The Catholic Church recognizes at least three different martyred saints named Valentine. All of the stories emphasize Valentine’s sympathetic, heroic, and romantic appeal.
In one of them, a priest in third century Rome defied Emperor Claudius’ decree outlawing marriage for young men and continued to perform secret marriages — for which he was put to death. Another story suggests that Valentine was killed for trying to help Christians escape harsh Roman prisons. In another legend, an imprisoned Valentine sent the first “valentine” message, a letter, to his jailor’s daughter signing it “From your Valentine.”
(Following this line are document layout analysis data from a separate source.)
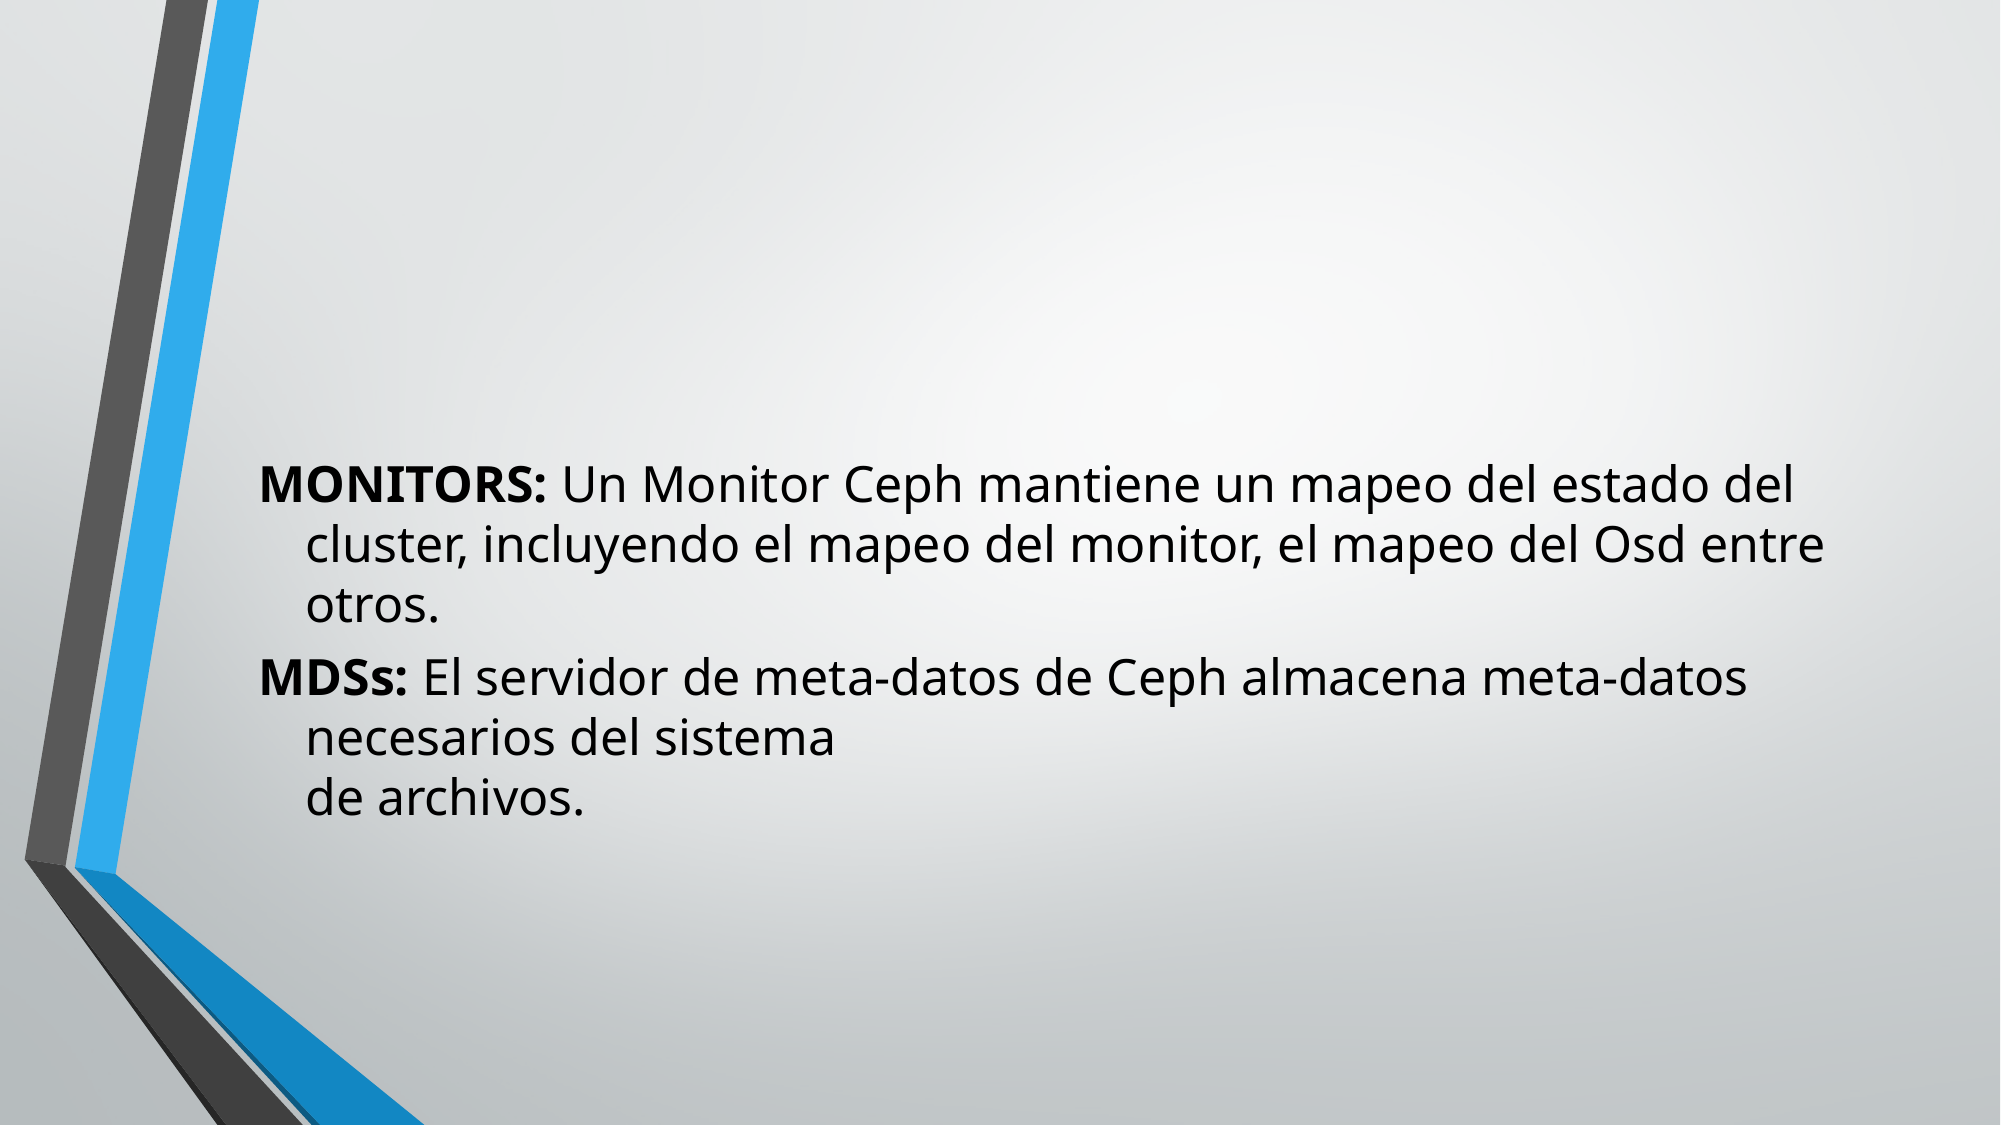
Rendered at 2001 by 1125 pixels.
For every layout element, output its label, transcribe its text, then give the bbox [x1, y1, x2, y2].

list MONITORS: Un Monitor Ceph mantiene un mapeo del estado del cluster, incluyendo el mapeo del monitor, el mapeo del Osd entre otros. MDSs: El servidor de meta-datos de Ceph almacena meta-datos necesarios del sistema de archivos. [243, 437, 1887, 950]
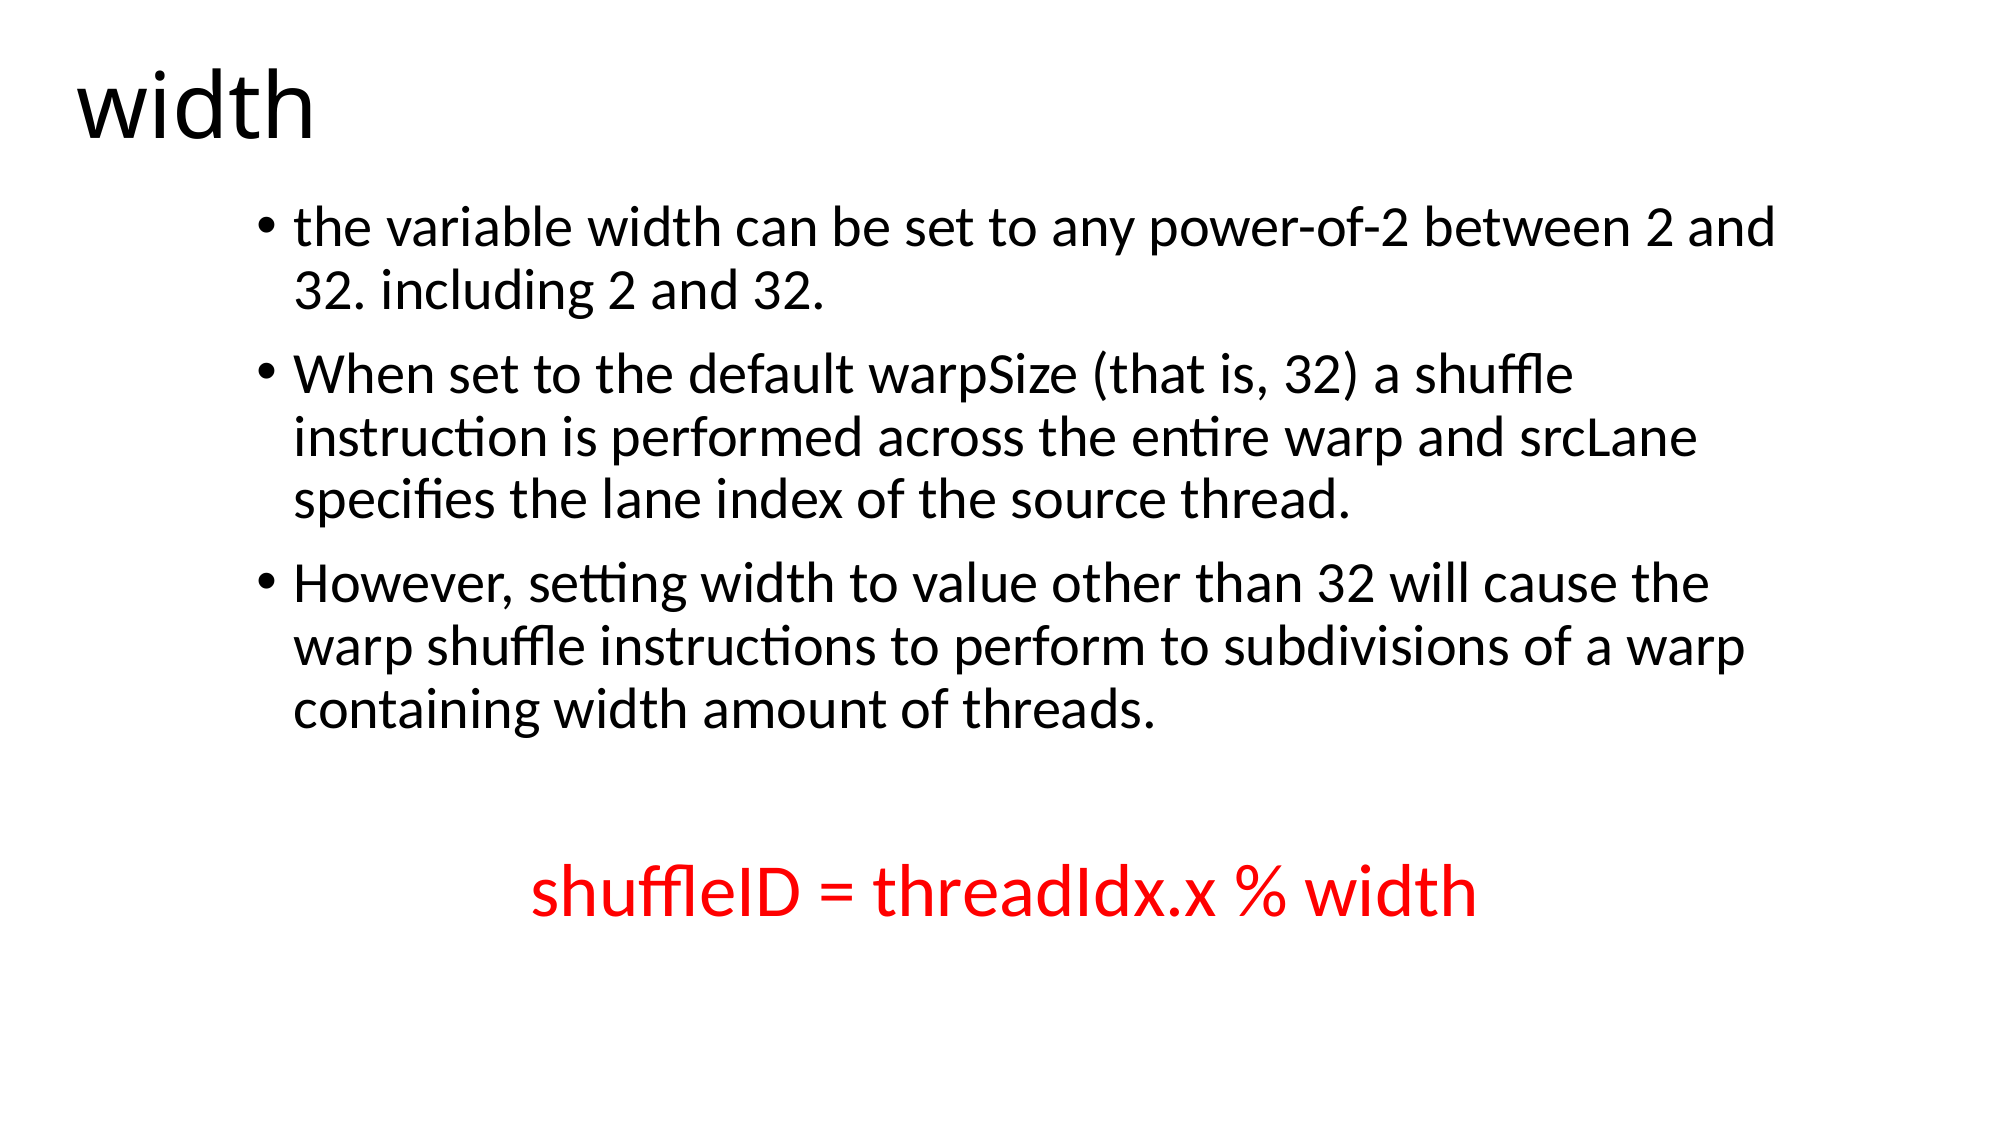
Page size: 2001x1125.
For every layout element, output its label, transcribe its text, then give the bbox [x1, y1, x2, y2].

text_box shuffleID = threadIdx.x % width [515, 828, 1496, 940]
list the variable width can be set to any power-of-2 between 2 and 32. including 2 and 32. When set to the default warpSize (that is, 32) a shuffle instruction is performed across the entire warp and srcLane specifies the lane index of the source thread. However, setting width to value other than 32 will cause the warp shuffle instructions to perform to subdivisions of a warp containing width amount of threads. [241, 188, 1847, 903]
title width [61, 0, 1787, 218]
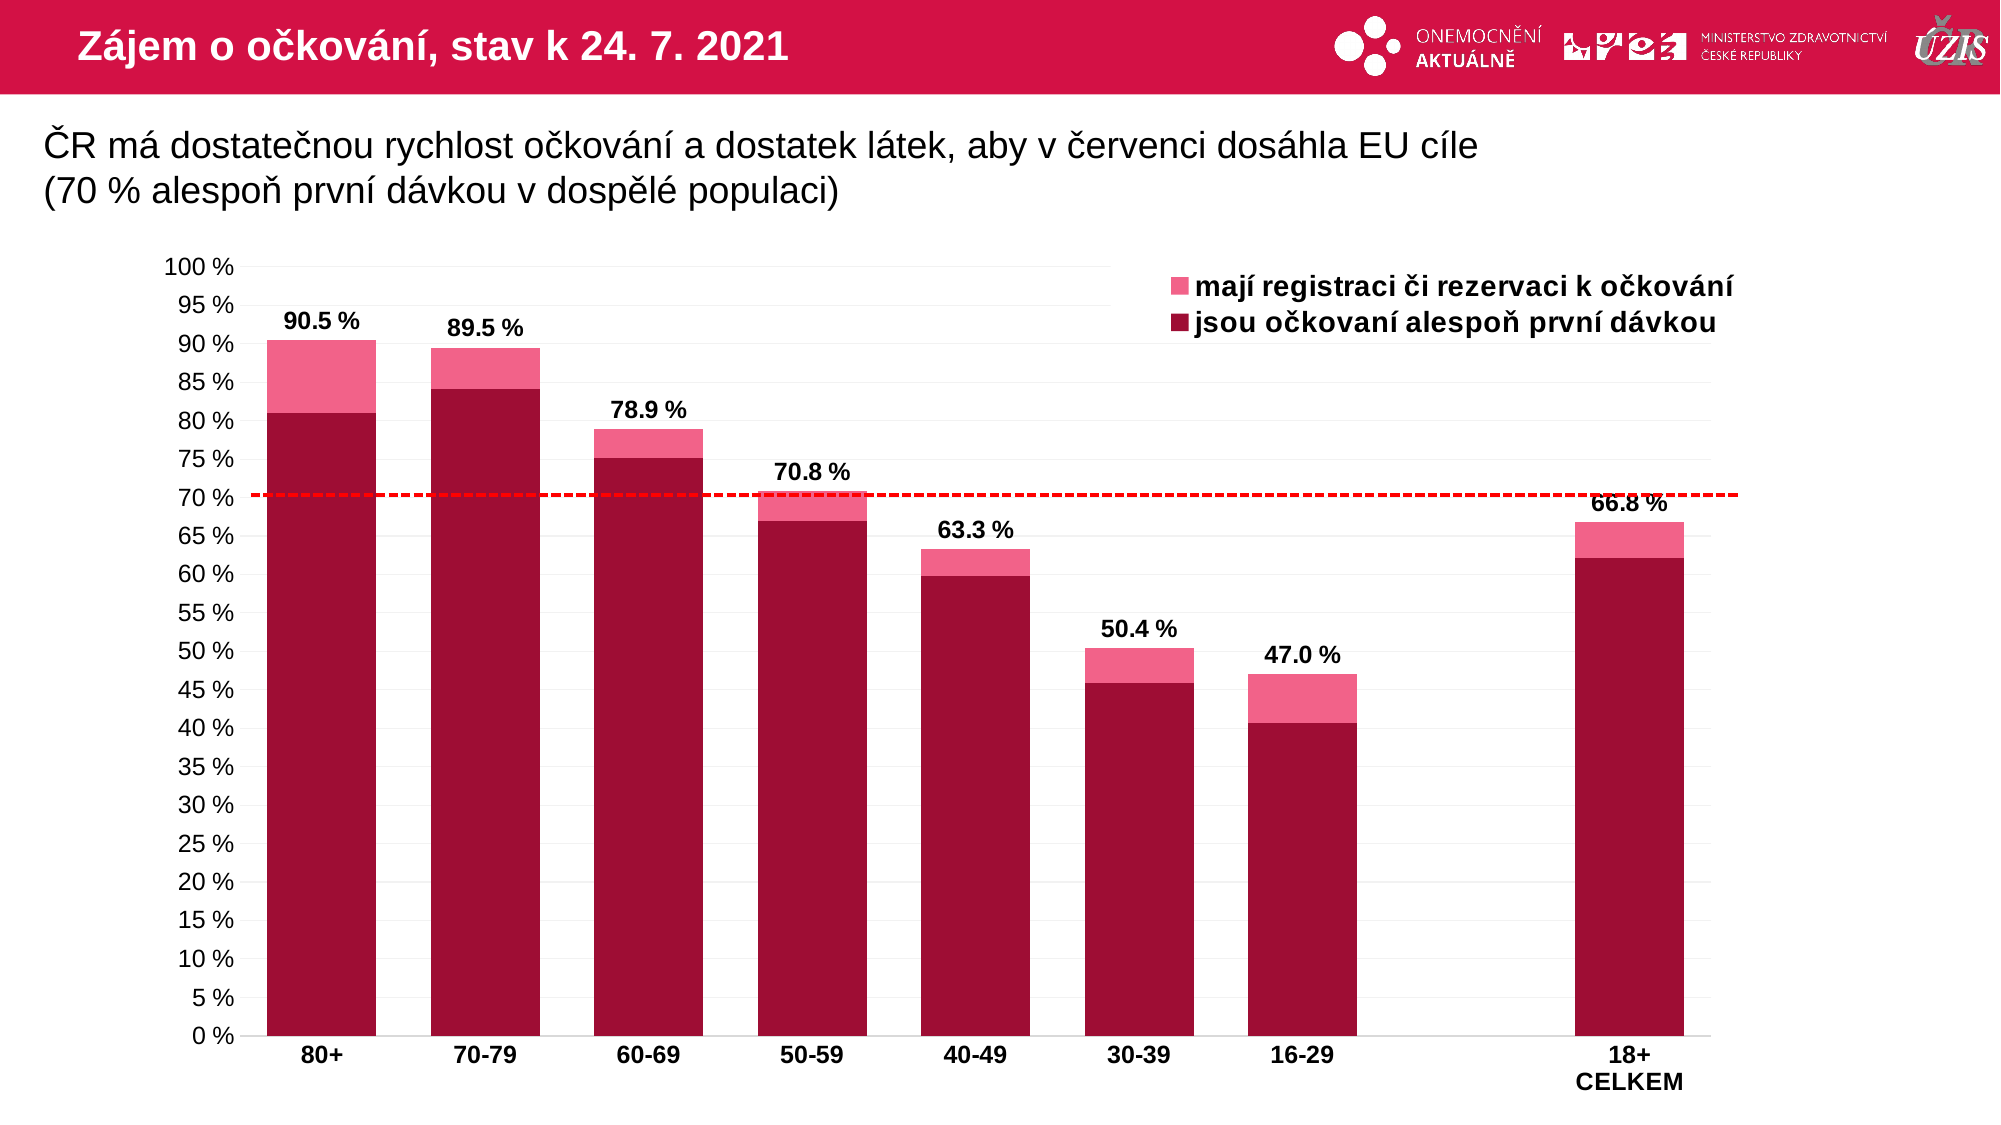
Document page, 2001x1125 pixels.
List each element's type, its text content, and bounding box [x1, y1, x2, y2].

picture [1915, 15, 1989, 66]
chart [163, 239, 1822, 1099]
text_box ČR má dostatečnou rychlost očkování a dostatek látek, aby v červenci dosáhla EU cíle (70 % alespoň první dávkou v dospělé populaci) [28, 113, 1922, 219]
picture [1334, 16, 1542, 76]
picture [1563, 31, 1888, 60]
title Zájem o očkování, stav k 24. 7. 2021 [62, 0, 948, 95]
Some think Valentine’s Day is celebrated in the middle of February to commemorate Valentine’s death around 270 A.D. Others think the Christian church decided to celebrate Valentine’s feast day in the middle of February in an attempt to “Christianize” the pagan Lupercalia, a fertility festival, which was celebrated at the ides of February (the 15th).
At the end of the 5th century, Lupercalia was pronounced “un-Christian” by the Pope — who made February 14th St. Valentine’s Day. The day became linked with love during the Middle Ages, in part because the French and English believed that February 14 was the beginning of birds’ mating season.
But Why Candy – Especially Chocolate?
The idea of Valentine’s Day as a celebration of romance had taken over most of the English-speaking world by the 1840s. The otherwise prudish Victorians liked the idea of celebrating with elaborate cards and gifts.
Around that time, Cadbury, the British chocolate manufacturer, had improved its chocolate making technique for “drinking chocolate.” The process resulted in an excess amount of cocoa butter and Cadbury used it to produce more varieties of “eating chocolate,” which they started selling in beautifully decorated boxes.
Cupid and Heart Shaped Boxes
It was a quick leap to putting images of roses and Cupid, the Ancient Roman god of love, on heart-shaped boxes for Valentine’s Day. The boxes were so pretty that they were marketed for both the candy inside and to store mementos in after the chocolates had been eaten. The boxes became more and more elaborate until World War II when sugar was rationed and Valentine’s Day celebrations were scaled down.
There is now no lack of sugar, chocolate, or candy dressed up for the holiday. In the US, during the week before Valentine’s Day 448 million dollars are spent on candy, 58 million pounds of chocolate are purchased, and 36 million heart-shaped boxes are sold.